Canadians are much more likely to overestimate the number of refugees the country admits every year than to underestimate it, a study shows.
Asked to guess the correct number, 61 per cent said they didn’t know, 12 per cent got the answer right (28,000), while far more overestimated the number (24 per cent) than underestimated it (3 per cent.)
Few people could give the correct number of immigrants (330,000), though they were less likely to overestimate it.
“There’s a lot of misinformation about immigration in Canada,” says University of Toronto political science professor Peter Loewen.
“By misinformation I’m not describing intentionally wrong information on immigration, but just a lot of people who are misinformed about the issue.”
“They think there are more refugees than there are, and they don’t realize how many immigrants are coming into the country.”
The survey also showed that supporters of different parties saw different aspects of immigration as more important.
Conservatives, for example, saw national security, terrorism and illegal immigration as most important. Liberals, meanwhile, saw diversity, multiculturalism, jobs and the economy as more important.
“Partisans differ in terms of what they’re talking about when they talk about immigration,” Loewen says.
“They just have a different frame in terms of the issues that they’re using to think about and talk about immigration.”
Perhaps surprisingly, People’s Party of Canada supporters saw diversity and multiculturalism as the most important aspect of immigration, but co-author Derek Ruths said that this doesn’t necessarily mean it was seen as a positive.
“This simply indicates the actual issue, not necessarily the tone or position on that issue,” Ruths explained.
“It could well be that there’s actually negative engagement going on there.”
Ruths teaches computer science at McGill University.
Exposure to media gives people more confidence that their answers are correct — whether or not they actually are, Loewen says.
“Here’s the worrying takeaway. The more people are exposed to traditional news, and/or the more they’re exposed to social media, the more likely they are to give incorrect answers about immigration levels and refugee levels than those who have low exposure. That’s troubling.”
“It tells us that people are taking misinformation from somewhere in the ecosystem and they’re absorbing it and taking it to be the correct answer rather than saying they’re unsure.”
Thinking that more refugees are admitted than is actually the case can lead to a feeling that “we’re being overwhelmed,” Loewen says.
“Let’s take the case of uncontrolled border crossings in Quebec. I could make a reasonable, even-handed argument that those were a problem because they represent a lack of control of our immigration system. We’re taking in people in an irregular way when there is a regular way for them to come into the country.
“You could identify that as a problem, but is that the problem, or is it the number of people?
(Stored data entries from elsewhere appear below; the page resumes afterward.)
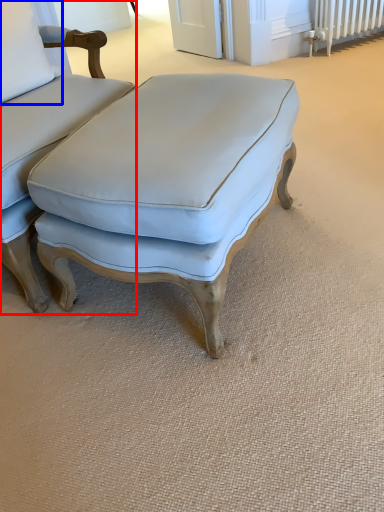
Question: Among these objects, which one is nearest to the camera, chair (highlighted by a red box) or pillow (highlighted by a blue box)?

Choices:
 (A) chair
 (B) pillow

Answer: (A)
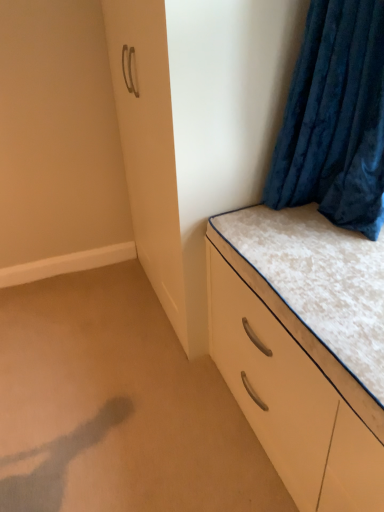
What do you see at coordinates (335, 119) in the screenshot?
I see `velvet blue curtain at upper right` at bounding box center [335, 119].

Find the location of a particular element. The height and width of the screenshot is (512, 384). velvet blue curtain at upper right is located at coordinates (335, 119).

Between beige carpet at lower left and white glossy chest of drawers at lower right, which one appears on the right side from the viewer's perspective?

Positioned to the right is white glossy chest of drawers at lower right.

Is beige carpet at lower left beside white glossy chest of drawers at lower right?

They are not placed beside each other.

Does point (179, 354) appear closer or farther from the camera than point (285, 416)?

Point (179, 354).

Which object is closer to the camera, beige carpet at lower left or white glossy chest of drawers at lower right?

white glossy chest of drawers at lower right is closer to the camera.

Does white glossy chest of drawers at lower right have a greater width compared to beige carpet at lower left?

Incorrect, the width of white glossy chest of drawers at lower right does not surpass that of beige carpet at lower left.

From the image's perspective, would you say white glossy chest of drawers at lower right is positioned over beige carpet at lower left?

Yes, from the image's perspective, white glossy chest of drawers at lower right is above beige carpet at lower left.

Locate an element on the screen. The width and height of the screenshot is (384, 512). the chest of drawers that is in front of the beige carpet at lower left is located at coordinates [x=303, y=348].

Would you say white glossy chest of drawers at lower right is inside or outside beige carpet at lower left?

white glossy chest of drawers at lower right cannot be found inside beige carpet at lower left.

Based on the photo, in terms of height, does white glossy chest of drawers at lower right look taller or shorter compared to velvet blue curtain at upper right?

white glossy chest of drawers at lower right is shorter than velvet blue curtain at upper right.

Can you confirm if white glossy chest of drawers at lower right is thinner than velvet blue curtain at upper right?

In fact, white glossy chest of drawers at lower right might be wider than velvet blue curtain at upper right.

Which is in front, point (259, 266) or point (319, 81)?

The point (259, 266) is in front.

Is white glossy chest of drawers at lower right aimed at velvet blue curtain at upper right?

No, white glossy chest of drawers at lower right is not turned towards velvet blue curtain at upper right.

Which object is further away from the camera, velvet blue curtain at upper right or beige carpet at lower left?

beige carpet at lower left is behind.

Can we say velvet blue curtain at upper right lies outside beige carpet at lower left?

Yes, velvet blue curtain at upper right is located beyond the bounds of beige carpet at lower left.

Between velvet blue curtain at upper right and beige carpet at lower left, which one has larger width?

Wider between the two is beige carpet at lower left.

Is velvet blue curtain at upper right taller or shorter than beige carpet at lower left?

Considering their sizes, velvet blue curtain at upper right has more height than beige carpet at lower left.

Is velvet blue curtain at upper right shorter than white glossy chest of drawers at lower right?

Incorrect, the height of velvet blue curtain at upper right does not fall short of that of white glossy chest of drawers at lower right.

Would you say velvet blue curtain at upper right contains white glossy chest of drawers at lower right?

No, white glossy chest of drawers at lower right is located outside of velvet blue curtain at upper right.

Considering the relative positions of velvet blue curtain at upper right and white glossy chest of drawers at lower right in the image provided, is velvet blue curtain at upper right to the right of white glossy chest of drawers at lower right from the viewer's perspective?

Yes, velvet blue curtain at upper right is to the right of white glossy chest of drawers at lower right.

Is beige carpet at lower left directly adjacent to velvet blue curtain at upper right?

No, beige carpet at lower left is not with velvet blue curtain at upper right.

Considering the relative sizes of beige carpet at lower left and velvet blue curtain at upper right in the image provided, is beige carpet at lower left smaller than velvet blue curtain at upper right?

No.

Which object is wider, beige carpet at lower left or velvet blue curtain at upper right?

beige carpet at lower left.

Is beige carpet at lower left surrounding velvet blue curtain at upper right?

No, velvet blue curtain at upper right is not surrounded by beige carpet at lower left.

You are a GUI agent. You are given a task and a screenshot of the screen. Output one action in this format:
    pyautogui.click(x=<x>, y=<y>)
    Task: Click on the plain lying behind the white glossy chest of drawers at lower right
    
    Given the screenshot: What is the action you would take?
    pyautogui.click(x=117, y=406)

Identify the location of plain that is on the left side of white glossy chest of drawers at lower right. This screenshot has width=384, height=512. (117, 406).

When comparing their distances from velvet blue curtain at upper right, does white glossy chest of drawers at lower right or beige carpet at lower left seem closer?

white glossy chest of drawers at lower right is positioned closer to the anchor velvet blue curtain at upper right.

From the image, which object appears to be nearer to beige carpet at lower left, velvet blue curtain at upper right or white glossy chest of drawers at lower right?

white glossy chest of drawers at lower right is closer to beige carpet at lower left.

Considering their positions, is beige carpet at lower left positioned further to velvet blue curtain at upper right than white glossy chest of drawers at lower right?

beige carpet at lower left is further to velvet blue curtain at upper right.

When comparing their distances from beige carpet at lower left, does white glossy chest of drawers at lower right or velvet blue curtain at upper right seem closer?

white glossy chest of drawers at lower right.

Looking at the image, which one is located further to white glossy chest of drawers at lower right, velvet blue curtain at upper right or beige carpet at lower left?

beige carpet at lower left is further to white glossy chest of drawers at lower right.

From the image, which object appears to be nearer to white glossy chest of drawers at lower right, beige carpet at lower left or velvet blue curtain at upper right?

velvet blue curtain at upper right.

In order to click on chest of drawers between velvet blue curtain at upper right and beige carpet at lower left from top to bottom in this screenshot , I will do `click(303, 348)`.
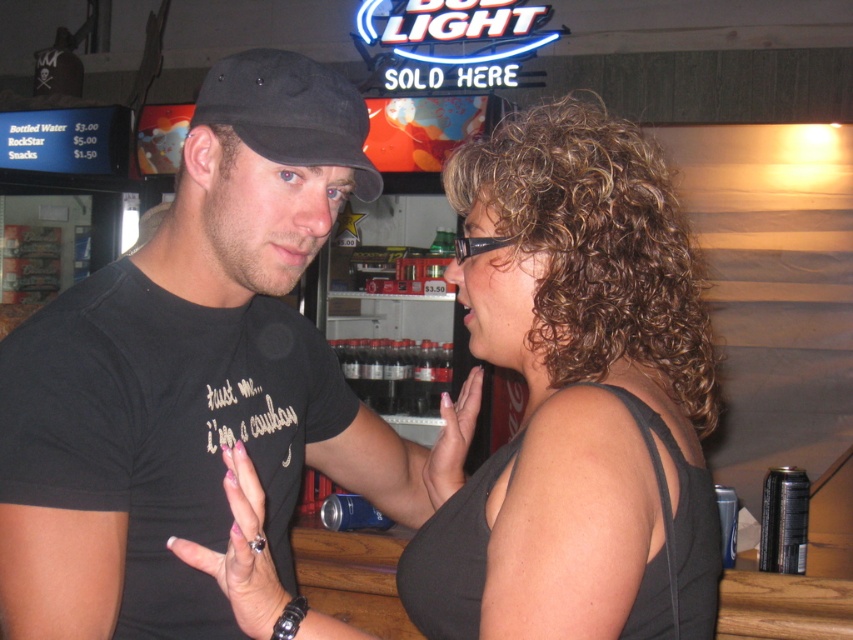
Can you confirm if black matte t-shirt at center is positioned below dark glass bottles at center?

No, black matte t-shirt at center is not below dark glass bottles at center.

Between black matte t-shirt at center and dark glass bottles at center, which one is positioned lower?

Positioned lower is dark glass bottles at center.

This screenshot has height=640, width=853. I want to click on black matte t-shirt at center, so click(x=192, y=376).

Where is `black matte t-shirt at center`? The image size is (853, 640). black matte t-shirt at center is located at coordinates (192, 376).

This screenshot has height=640, width=853. What do you see at coordinates (289, 113) in the screenshot? I see `black fabric baseball cap at upper left` at bounding box center [289, 113].

Is black fabric baseball cap at upper left to the right of dark glass bottles at center from the viewer's perspective?

Indeed, black fabric baseball cap at upper left is positioned on the right side of dark glass bottles at center.

Where is `black fabric baseball cap at upper left`? This screenshot has height=640, width=853. black fabric baseball cap at upper left is located at coordinates (289, 113).

Locate an element on the screen. Image resolution: width=853 pixels, height=640 pixels. black fabric baseball cap at upper left is located at coordinates (289, 113).

Can you confirm if matte black tank top at center is positioned above dark glass bottles at center?

Indeed, matte black tank top at center is positioned over dark glass bottles at center.

Is point (643, 428) farther from camera compared to point (425, 376)?

That is False.

Where is `matte black tank top at center`? This screenshot has height=640, width=853. matte black tank top at center is located at coordinates (577, 396).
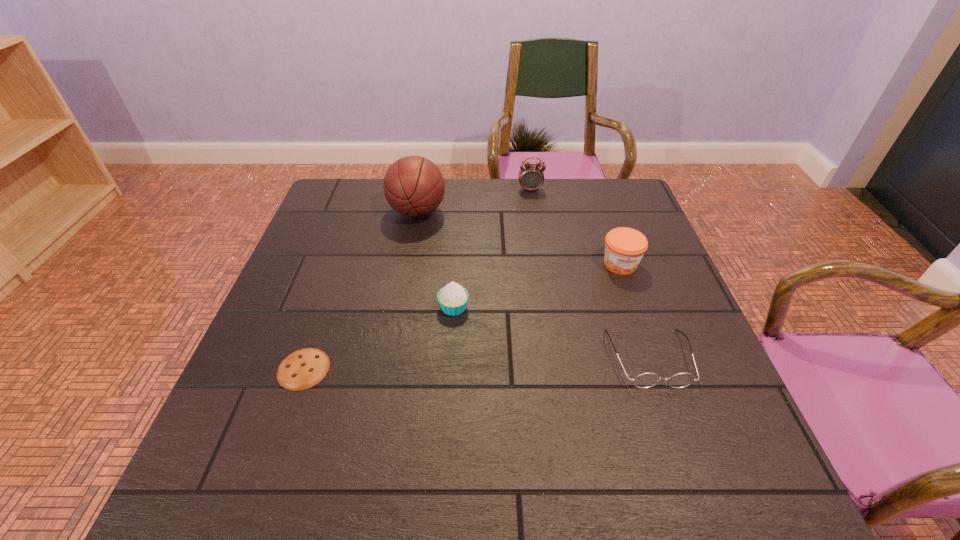
This screenshot has height=540, width=960. Identify the location of basketball. pyautogui.click(x=413, y=186).

Locate an element on the screen. The height and width of the screenshot is (540, 960). the second object from left to right is located at coordinates (413, 186).

This screenshot has height=540, width=960. I want to click on the farthest object, so click(531, 176).

Locate an element on the screen. the fifth shortest object is located at coordinates (531, 176).

The image size is (960, 540). In order to click on jam in this screenshot , I will do `click(624, 247)`.

At what (x,y) coordinates should I click in order to perform the action: click on the third object from left to right. Please return your answer as a coordinate pair (x, y). This screenshot has height=540, width=960. Looking at the image, I should click on (453, 298).

This screenshot has height=540, width=960. I want to click on the third nearest object, so click(x=453, y=298).

This screenshot has height=540, width=960. What are the coordinates of `spectacles` in the screenshot? It's located at (645, 380).

Locate an element on the screen. cookie is located at coordinates (304, 368).

The height and width of the screenshot is (540, 960). Find the location of `the shortest object`. the shortest object is located at coordinates (304, 368).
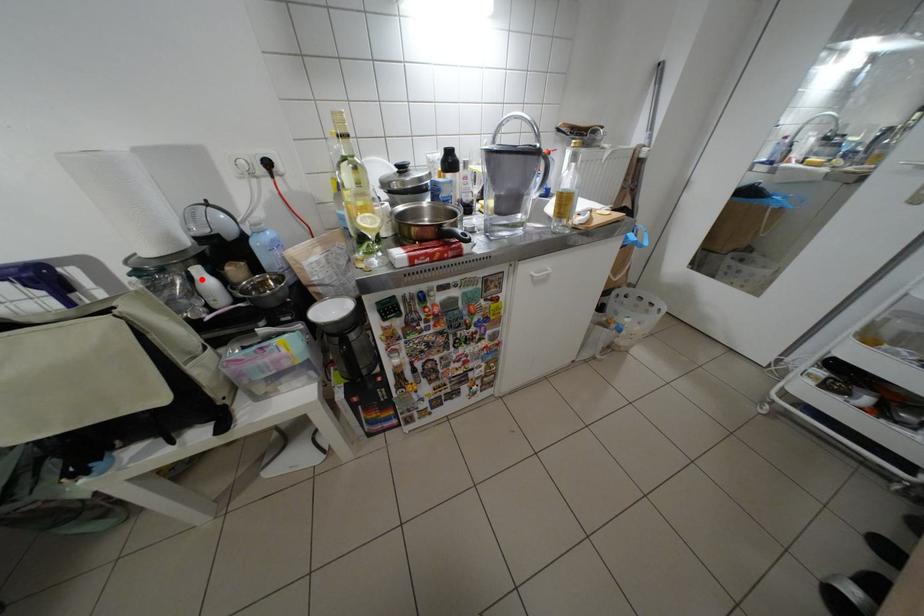
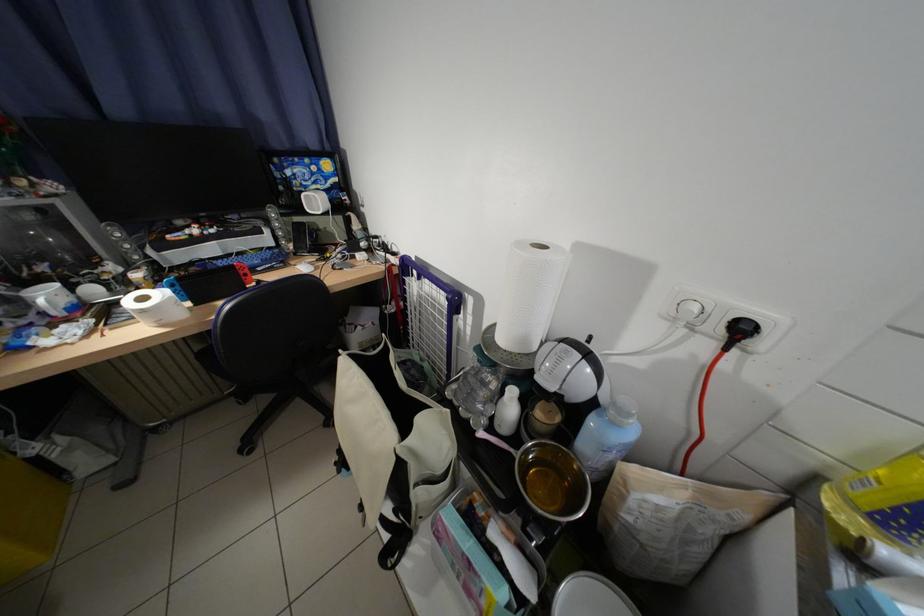
In the second image, find the point that corresponds to the highlighted location in the first image.

(514, 392)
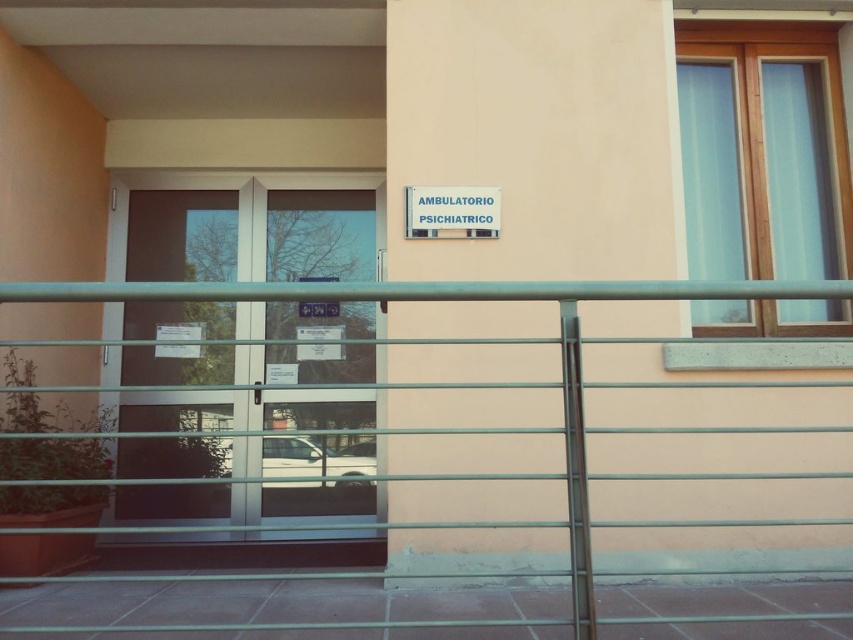
Measure the distance between transparent glass door at center and white plastic sign at upper center.

They are 1.08 meters apart.

Between transparent glass door at center and white plastic sign at upper center, which one is positioned higher?

white plastic sign at upper center is higher up.

Does point (122, 422) come in front of point (434, 196)?

No, (122, 422) is further to viewer.

Where is `transparent glass door at center`? The image size is (853, 640). transparent glass door at center is located at coordinates (247, 436).

Is point (589, 291) behind point (466, 214)?

No, it is in front of (466, 214).

Describe the element at coordinates (473, 300) in the screenshot. The height and width of the screenshot is (640, 853). I see `metallic silver fence at center` at that location.

Where is `metallic silver fence at center`? The height and width of the screenshot is (640, 853). metallic silver fence at center is located at coordinates (473, 300).

Which of these two, transparent glass door at center or metallic silver fence at center, stands taller?

With more height is transparent glass door at center.

How much distance is there between transparent glass door at center and metallic silver fence at center?

transparent glass door at center is 5.19 feet from metallic silver fence at center.

Where is `transparent glass door at center`? The image size is (853, 640). transparent glass door at center is located at coordinates (247, 436).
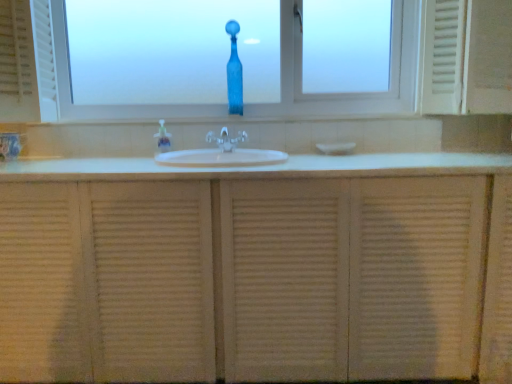
Question: Should I look upward or downward to see white textured medicine cabinet at right?

Choices:
 (A) up
 (B) down

Answer: (A)

Question: Should I look upward or downward to see translucent plastic soap dispenser at center?

Choices:
 (A) down
 (B) up

Answer: (B)

Question: Is white textured cabinet at center in contact with transparent glass window at center?

Choices:
 (A) no
 (B) yes

Answer: (A)

Question: Considering the relative sizes of white textured cabinet at center and transparent glass window at center in the image provided, is white textured cabinet at center shorter than transparent glass window at center?

Choices:
 (A) no
 (B) yes

Answer: (A)

Question: From a real-world perspective, is white textured cabinet at center on top of transparent glass window at center?

Choices:
 (A) yes
 (B) no

Answer: (B)

Question: From the image's perspective, would you say white textured cabinet at center is positioned over transparent glass window at center?

Choices:
 (A) no
 (B) yes

Answer: (A)

Question: Does white textured cabinet at center have a lesser width compared to transparent glass window at center?

Choices:
 (A) no
 (B) yes

Answer: (A)

Question: Is transparent glass window at center inside white textured cabinet at center?

Choices:
 (A) yes
 (B) no

Answer: (B)

Question: Does clear plastic faucet at center have a lesser height compared to white ceramic sink at center?

Choices:
 (A) no
 (B) yes

Answer: (B)

Question: Considering the relative sizes of clear plastic faucet at center and white ceramic sink at center in the image provided, is clear plastic faucet at center taller than white ceramic sink at center?

Choices:
 (A) no
 (B) yes

Answer: (A)

Question: Considering the relative sizes of clear plastic faucet at center and white ceramic sink at center in the image provided, is clear plastic faucet at center wider than white ceramic sink at center?

Choices:
 (A) no
 (B) yes

Answer: (A)

Question: Is clear plastic faucet at center positioned behind white ceramic sink at center?

Choices:
 (A) no
 (B) yes

Answer: (B)

Question: Is clear plastic faucet at center outside of white ceramic sink at center?

Choices:
 (A) no
 (B) yes

Answer: (B)

Question: Is clear plastic faucet at center looking in the opposite direction of white ceramic sink at center?

Choices:
 (A) yes
 (B) no

Answer: (B)

Question: Does white textured cabinet at center touch translucent plastic soap dispenser at center?

Choices:
 (A) no
 (B) yes

Answer: (A)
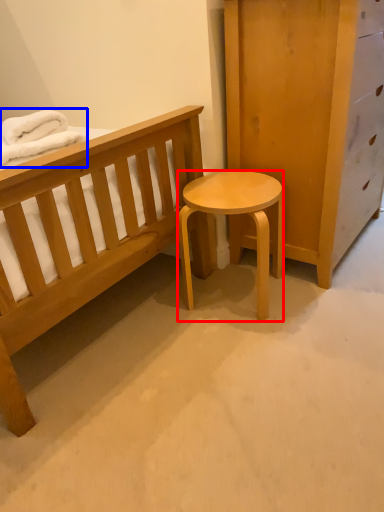
Question: Which object is further to the camera taking this photo, stool (highlighted by a red box) or blanket (highlighted by a blue box)?

Choices:
 (A) stool
 (B) blanket

Answer: (A)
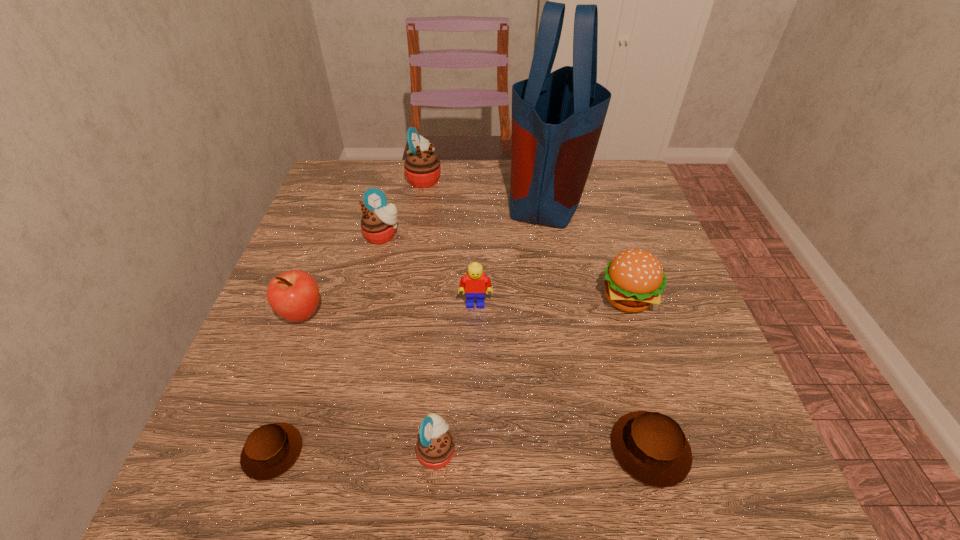
Locate an element on the screen. Image resolution: width=960 pixels, height=540 pixels. object that is at the near left corner is located at coordinates (270, 450).

Locate an element on the screen. The width and height of the screenshot is (960, 540). object that is at the far right corner is located at coordinates (557, 117).

Locate an element on the screen. object that is at the near right corner is located at coordinates (651, 447).

Where is `vacant space at the near edge`? This screenshot has width=960, height=540. vacant space at the near edge is located at coordinates (501, 509).

In the image, there is a desktop. Identify the location of vacant region at the left edge. The height and width of the screenshot is (540, 960). (353, 291).

At what (x,y) coordinates should I click in order to perform the action: click on vacant area at the right edge of the desktop. Please return your answer as a coordinate pair (x, y). The height and width of the screenshot is (540, 960). Looking at the image, I should click on (684, 307).

The width and height of the screenshot is (960, 540). In the image, there is a desktop. What are the coordinates of `blank space at the far left corner` in the screenshot? It's located at click(x=365, y=176).

Find the location of a particular element. This screenshot has height=540, width=960. vacant space at the near left corner is located at coordinates click(208, 467).

Identify the location of vacant region at the far right corner of the desktop. This screenshot has width=960, height=540. (621, 172).

Identify the location of blank space at the near right corner of the desktop. (746, 469).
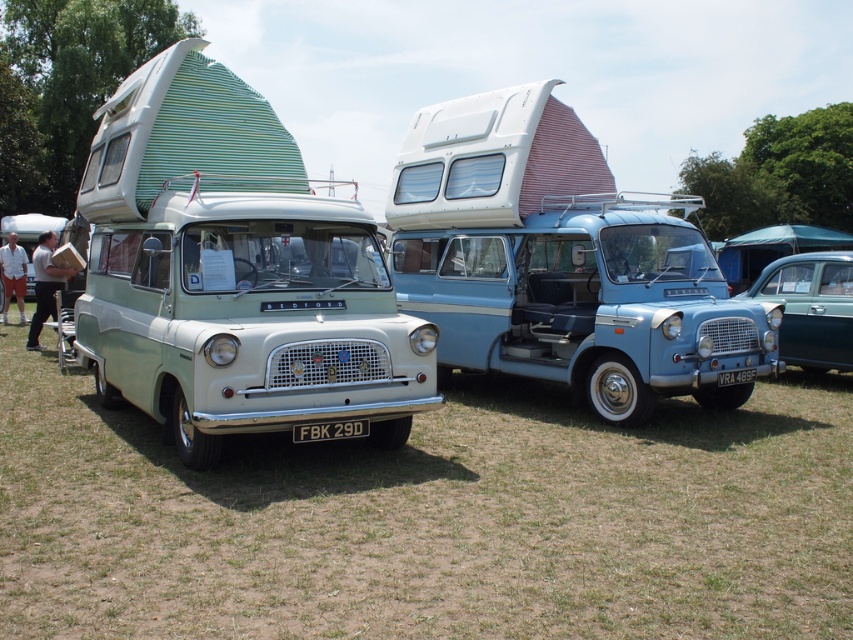
Who is positioned more to the right, light blue metallic van at center or white plastic license plate at center?

light blue metallic van at center

Looking at this image, between light blue metallic van at center and white plastic license plate at center, which one is positioned higher?

light blue metallic van at center

Is point (463, 118) positioned in front of point (320, 426)?

No.

Where is `light blue metallic van at center`? light blue metallic van at center is located at coordinates (563, 262).

Is light blue metallic van at center closer to camera compared to teal metallic car at center?

Yes, light blue metallic van at center is closer to the viewer.

Does light blue metallic van at center have a smaller size compared to teal metallic car at center?

Indeed, light blue metallic van at center has a smaller size compared to teal metallic car at center.

Does point (595, 205) come behind point (811, 330)?

No, it is not.

Locate an element on the screen. light blue metallic van at center is located at coordinates (563, 262).

Between matte green van at center and teal metallic car at center, which one is positioned higher?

Quickly, I think the issue goes from the fact that it’s happening in an irregular way, which is undesirable, whether it’s a small number or a large number, to a sense that we’re being flooded, and that implies numbers. But in fact we’re not being flooded.”
Relatively few voters see immigration as a top election issue, an Ipsos poll showed last week. Canadians were much more likely to cite health care, the cost of living, the economy and climate change
However, those who said immigration is one of their top issues tended to be concerned with reducing it, the poll found. Concern about immigration was higher in Quebec.
The report was released by the Digital Democracy Project, which is led by the Ottawa-based Public Policy Forum and McGill University.
This poll was conducted between September 11 and 16, 2019, with a sample of 1,559 Canadians. This poll is accurate to within 3-6 percentage points, 18 times out of 20, the Digital Democracy Project said.